▶ Task description
Please repeat every entry exactly as written, but skip the pictures.

Start of Given information

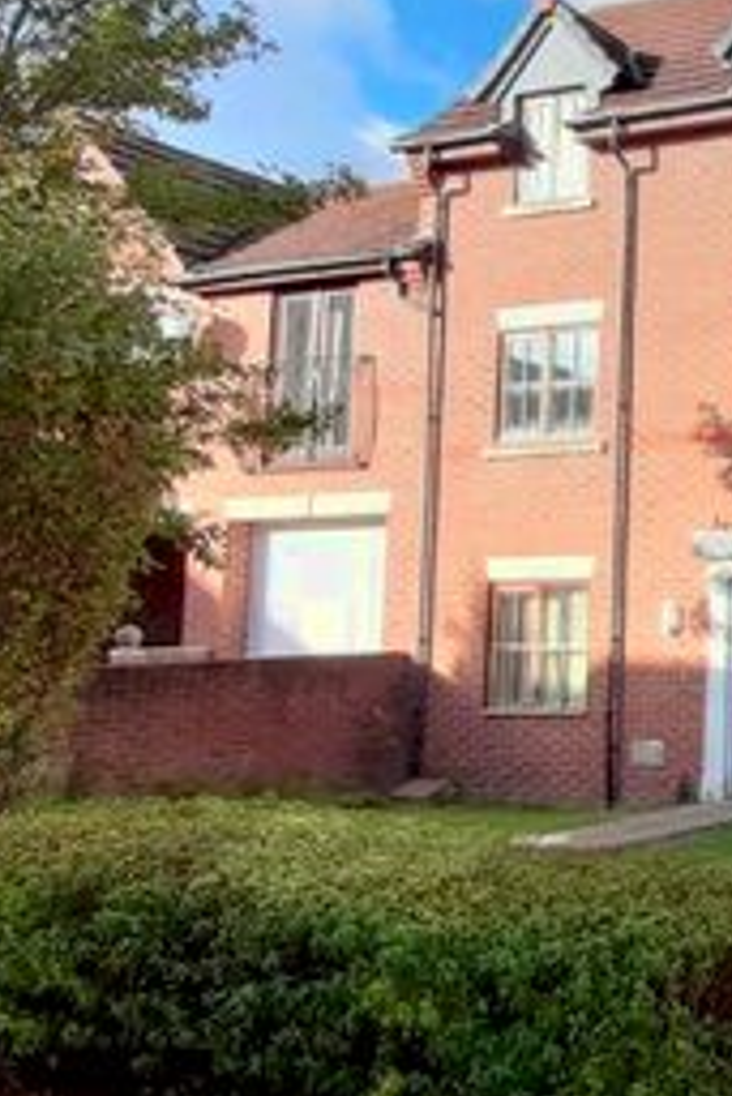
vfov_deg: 51.3
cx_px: 1096
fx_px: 1127
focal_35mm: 37
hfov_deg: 26.3
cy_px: 413
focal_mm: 1.42
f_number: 2.2
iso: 40
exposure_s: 1/141
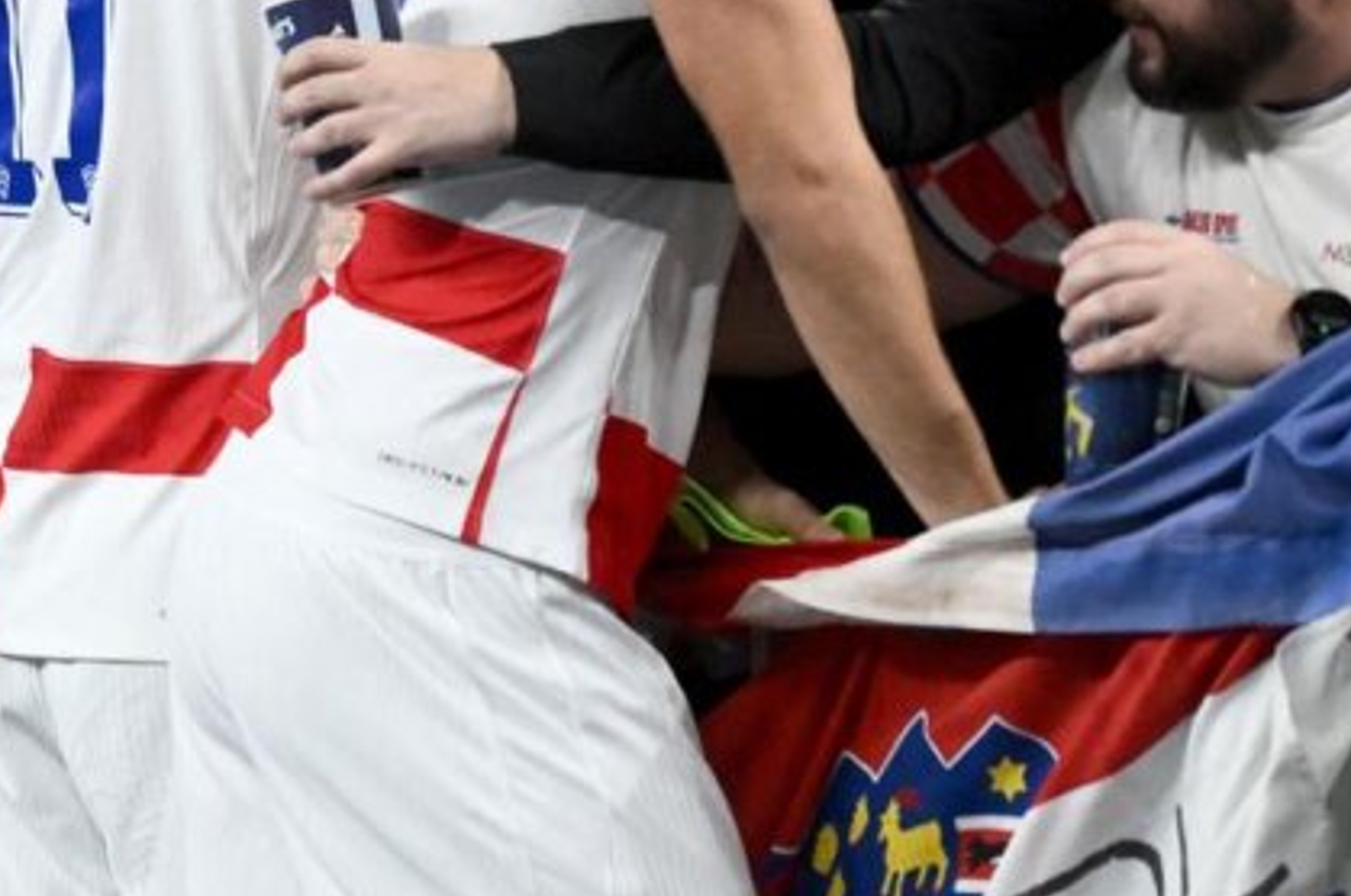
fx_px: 11278
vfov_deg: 4.5
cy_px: 166
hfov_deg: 6.8
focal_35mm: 301
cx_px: -171
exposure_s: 1/1250
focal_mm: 100
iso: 4000
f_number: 4
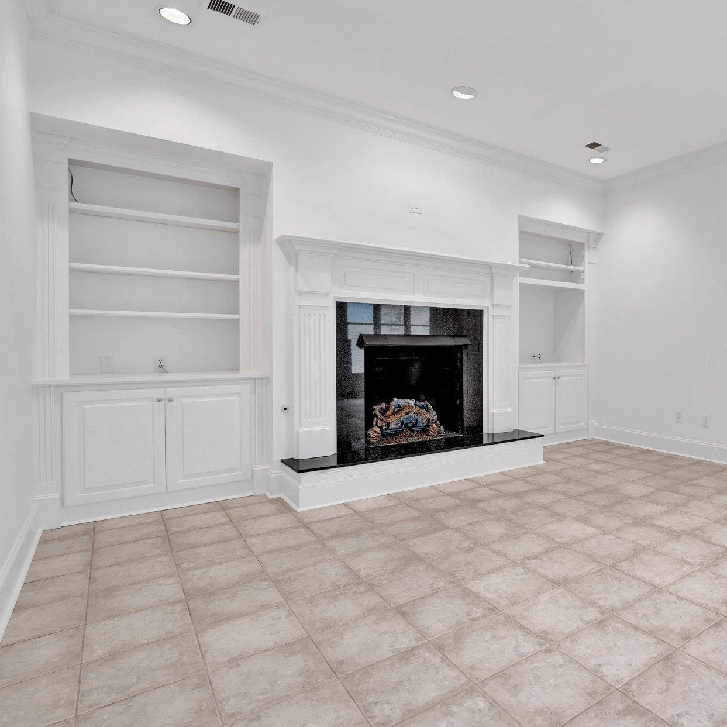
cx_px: 576
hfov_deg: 65.1
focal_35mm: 21
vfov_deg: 71.0
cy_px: 349
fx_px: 509
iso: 400
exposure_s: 1/8
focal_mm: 15.3
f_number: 8
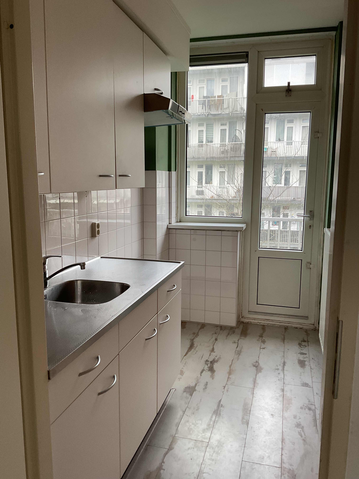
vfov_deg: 61.7
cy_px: 240
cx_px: 180
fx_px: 401
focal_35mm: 29
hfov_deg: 48.2
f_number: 1.8
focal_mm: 3
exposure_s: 1/100
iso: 64
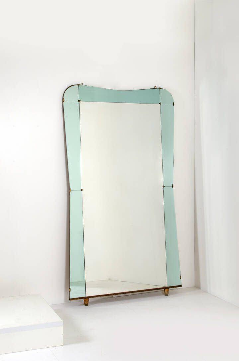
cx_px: 120
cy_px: 180
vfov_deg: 37.9
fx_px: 525
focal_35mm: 52
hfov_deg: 25.6
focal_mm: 35
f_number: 18
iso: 100
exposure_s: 1/160
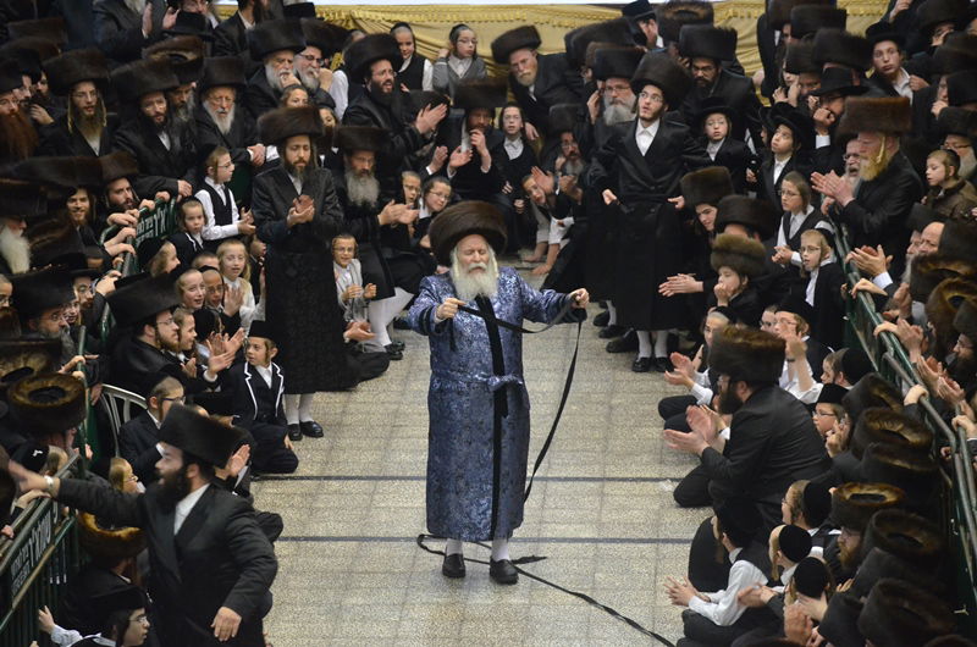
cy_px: 324
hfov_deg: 11.4
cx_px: 488
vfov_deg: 7.6
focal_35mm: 180
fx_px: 4875
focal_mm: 120
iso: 3200
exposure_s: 1/100
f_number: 4.8
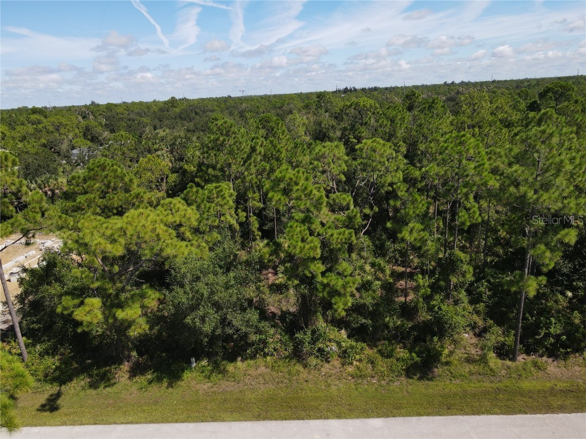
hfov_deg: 71.6
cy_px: 220
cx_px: 293
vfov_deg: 56.8
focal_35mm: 24
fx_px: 406
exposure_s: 1/640
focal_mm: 4.5
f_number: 2.8
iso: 100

End of Given information

▶ Answer for this exercise
vfov_deg: 51.3
cx_px: 1096
fx_px: 1127
focal_35mm: 37
hfov_deg: 26.3
cy_px: 413
focal_mm: 1.42
f_number: 2.2
iso: 40
exposure_s: 1/141
fx_px: 11278
vfov_deg: 4.5
cy_px: 166
hfov_deg: 6.8
focal_35mm: 301
cx_px: -171
exposure_s: 1/1250
focal_mm: 100
iso: 4000
f_number: 4
cx_px: 576
hfov_deg: 65.1
focal_35mm: 21
vfov_deg: 71.0
cy_px: 349
fx_px: 509
iso: 400
exposure_s: 1/8
focal_mm: 15.3
f_number: 8
vfov_deg: 61.7
cy_px: 240
cx_px: 180
fx_px: 401
focal_35mm: 29
hfov_deg: 48.2
f_number: 1.8
focal_mm: 3
exposure_s: 1/100
iso: 64
cx_px: 120
cy_px: 180
vfov_deg: 37.9
fx_px: 525
focal_35mm: 52
hfov_deg: 25.6
focal_mm: 35
f_number: 18
iso: 100
exposure_s: 1/160
cy_px: 324
hfov_deg: 11.4
cx_px: 488
vfov_deg: 7.6
focal_35mm: 180
fx_px: 4875
focal_mm: 120
iso: 3200
exposure_s: 1/100
f_number: 4.8
hfov_deg: 71.6
cy_px: 220
cx_px: 293
vfov_deg: 56.8
focal_35mm: 24
fx_px: 406
exposure_s: 1/640
focal_mm: 4.5
f_number: 2.8
iso: 100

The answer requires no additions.